▸ **Task requirements**
What is needed is an exact transcription of the line containing "published, c" and every line after it through the end of the entries below, with no pictures.

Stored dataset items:

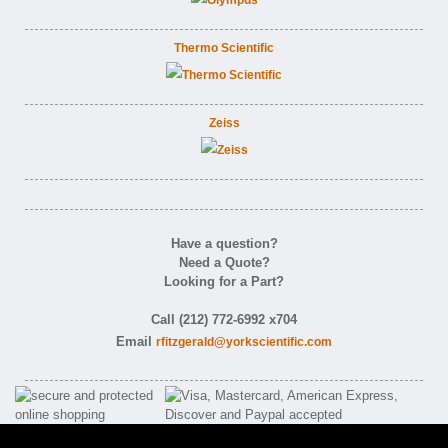
Thermo Scientific
Zeiss
Have a question?
Need a Quote?
Looking for a Part?
Call (212) 772-6992 x704
Email
rfitzgerald@yorkscientific.com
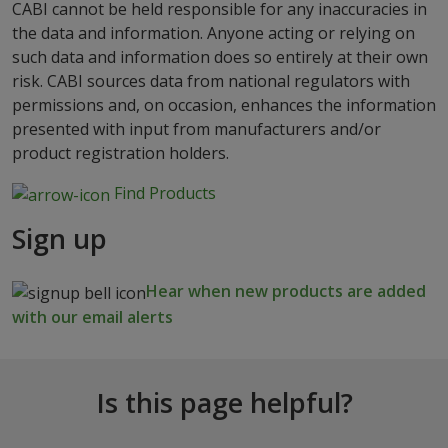
CABI cannot be held responsible for any inaccuracies in
the data and information. Anyone acting or relying on
such data and information does so entirely at their own
risk. CABI sources data from national regulators with
permissions and, on occasion, enhances the information
presented with input from manufacturers and/or
product registration holders.
Find Products
Sign up
Hear when new products are added
with our email alerts
Is this page helpful?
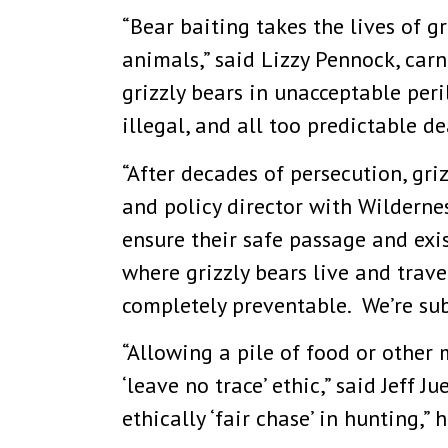
“Bear baiting takes the lives of g
animals,” said Lizzy Pennock, carn
grizzly bears in unacceptable peri
illegal, and all too predictable d
“After decades of persecution, gr
and policy director with Wilderne
ensure their safe passage and exis
where grizzly bears live and trave
completely preventable. We’re sub
“Allowing a pile of food or other
‘leave no trace’ ethic,” said Jeff 
ethically ‘fair chase’ in hunting,” 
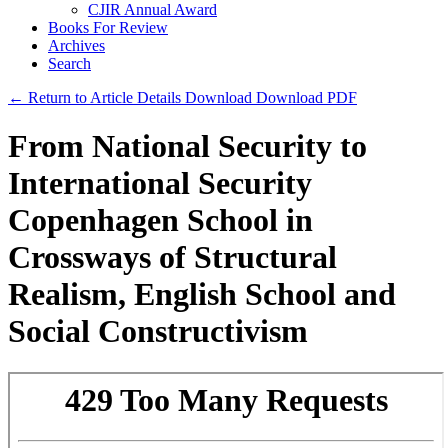
CJIR Annual Award
Books For Review
Archives
Search
← Return to Article Details
Download
Download PDF
From National Security to
International Security
Copenhagen School in
Crossways of Structural
Realism, English School and
Social Constructivism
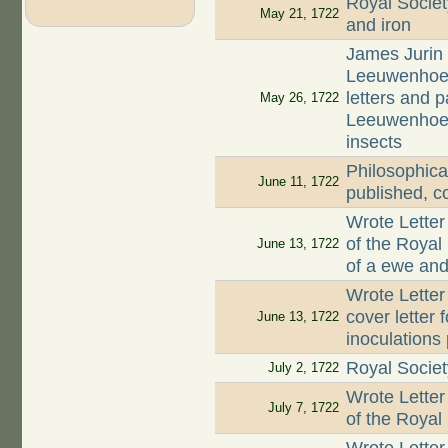
Royal Societ
May 21, 1722
and iron
James Jurin 
Leeuwenhoek 
letters and 
May 26, 1722
Leeuwenhoek 
insects
Philosophica
June 11, 1722
published, c
Wrote Letter
of the Royal
June 13, 1722
of a ewe and 
Wrote Letter
cover letter 
June 13, 1722
inoculations
Royal Societ
July 2, 1722
Wrote Letter
July 7, 1722
of the Royal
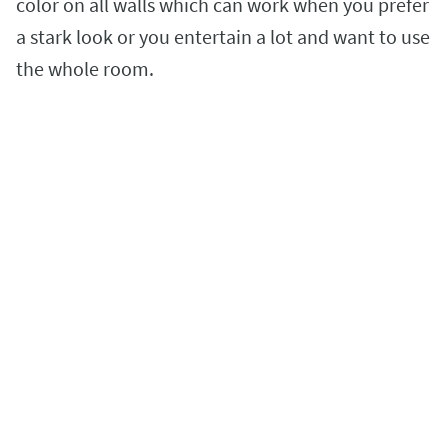
color on all walls which can work when you prefer
a stark look or you entertain a lot and want to use
the whole room.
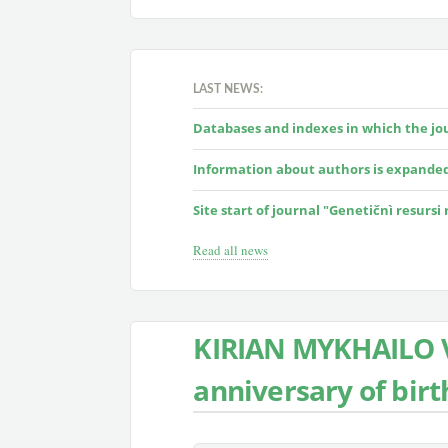
LAST NEWS:
Databases and indexes in which the jour
Information about authors is expande
Site start of journal "Genetičnì resursi
Read all news
KIRIAN MYKHAILO V
anniversary of birt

▸ **Answer to the problem**
published, c
Wrote Letter
of the Royal
June 13, 1722
of a ewe and 
Wrote Letter
cover letter 
June 13, 1722
inoculations
Royal Societ
July 2, 1722
Wrote Letter
July 7, 1722
of the Royal
color on all walls which can work when you prefer
a stark look or you entertain a lot and want to use
the whole room.
LAST NEWS:
Databases and indexes in which the jour
Information about authors is expande
Site start of journal "Genetičnì resursi
Read all news
KIRIAN MYKHAILO V
anniversary of birt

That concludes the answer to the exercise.